No, that's not "an area of smoke rising in the air" we're talking about. This is a huge volume of extra air. We would normally call this blast . . . where the hell is it? We're talking about a sudden presence of an area of gas the size of Leia * Leia * Leia in length and width and height, in addition to the existing air. I don't see it. Do you?
Fear not, the inflationists have wished it away! It all flies down the chute, silly-billy, even though we can just watch some of the smoke go lazily down the chute and it isn't thousands of liters worth.
There's also the fact that the top parts of the grate wobble when Han jumps through, which I would go so far as to say is a decidedly-un-wrist-thick-cast-iron thing to do.

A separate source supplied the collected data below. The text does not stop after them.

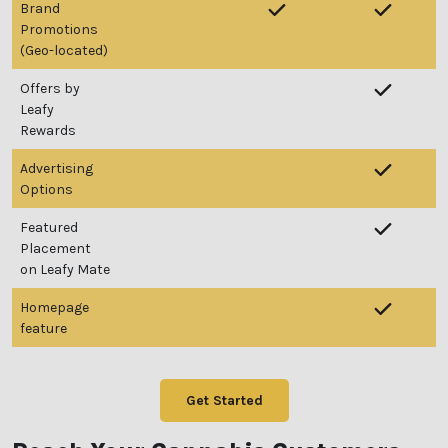
Brand
Promotions
We heard you are cool but we just want to make sure
(Geo-located)
You are 18 or older?
Offers by
Leafy
Rewards
No
Yes, Let me in
Advertising
Options
Featured
Placement
on Leafy Mate
Homepage
feature
Get Started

I guess his foot must be made of neutronium.
Anyway, the way I figure, at best this thick grate was made of carbon, if we're gonna play the "black and common" game. But really, I don't even think that's a logical necessity. I'm perfectly content with it being any old thing . . . after all, it isn't like it really vaporized. The bar fragments are clearly seen on a trajectory down the chute.
So, inflationists, make it whatever you like . . . I'm fond of hydrofoamed permacrete myself . . . just don't try to wank it anymore. Much as I enjoy a good debate where I hold all the cards, I'd really love to not have to finish the big-ass page right now. It does, after all, take time to do things properly, as someday I hope you guys find out.